— Given passage —
Precompiling Boltz...
   6425.5 ms  ✓ Flux
   3514.6 ms  ✓ Lux → LuxFluxExt
   5240.1 ms  ✓ Boltz
   2734.8 ms  ✓ Boltz → BoltzZygoteExt
  4 dependencies successfully precompiled in 18 seconds. 212 already precompiled.

Multi-Layer Perceptron

If we were to do this in Lux.jl we would write the following:

julia
model = Chain(
    Dense(784, 256, relu),
    Dense(256, 10)
)
Chain(
    layer_1 = Dense(784 => 256, relu),  # 200_960 parameters
    layer_2 = Dense(256 => 10),         # 2_570 parameters
)         # Total: 203_530 parameters,
          #        plus 0 states.

But in Boltz.jl we can do this:

julia
model = Layers.MLP(784, (256, 10), relu)
MLP(
    chain = Chain(
        block1 = DenseNormActDropoutBlock(
            block = Chain(
                dense = Dense(784 => 256, relu),  # 200_960 parameters
            ),
        ),
        block2 = DenseNormActDropoutBlock(
            block = Chain(
                dense = Dense(256 => 10),  # 2_570 parameters
            ),
        ),
    ),
)         # Total: 203_530 parameters,
          #        plus 0 states.

The MLP function is just a convenience wrapper around Lux.Chain that constructs a multi-layer perceptron with the given number of layers and activation function.

How about VGG?

Let's take a look at the Vision module. We can construct a VGG model with the following code:

julia
Vision.VGG(13)

— Exercise aim —
Repeat the part of the Boltz.jl excerpt that starts at the words "Precompiling Boltz..." and ends after the words "212 already precompiled.", keeping every character unchanged.

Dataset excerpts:
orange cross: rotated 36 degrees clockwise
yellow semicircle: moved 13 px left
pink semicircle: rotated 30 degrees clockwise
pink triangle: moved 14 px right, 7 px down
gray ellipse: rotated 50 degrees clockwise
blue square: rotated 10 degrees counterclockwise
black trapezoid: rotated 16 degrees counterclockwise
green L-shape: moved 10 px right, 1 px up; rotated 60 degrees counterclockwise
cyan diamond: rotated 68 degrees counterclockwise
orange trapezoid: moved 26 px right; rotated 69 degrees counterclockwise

— Result of the task —
Precompiling Boltz...
   6425.5 ms  ✓ Flux
   3514.6 ms  ✓ Lux → LuxFluxExt
   5240.1 ms  ✓ Boltz
   2734.8 ms  ✓ Boltz → BoltzZygoteExt
  4 dependencies successfully precompiled in 18 seconds. 212 already precompiled.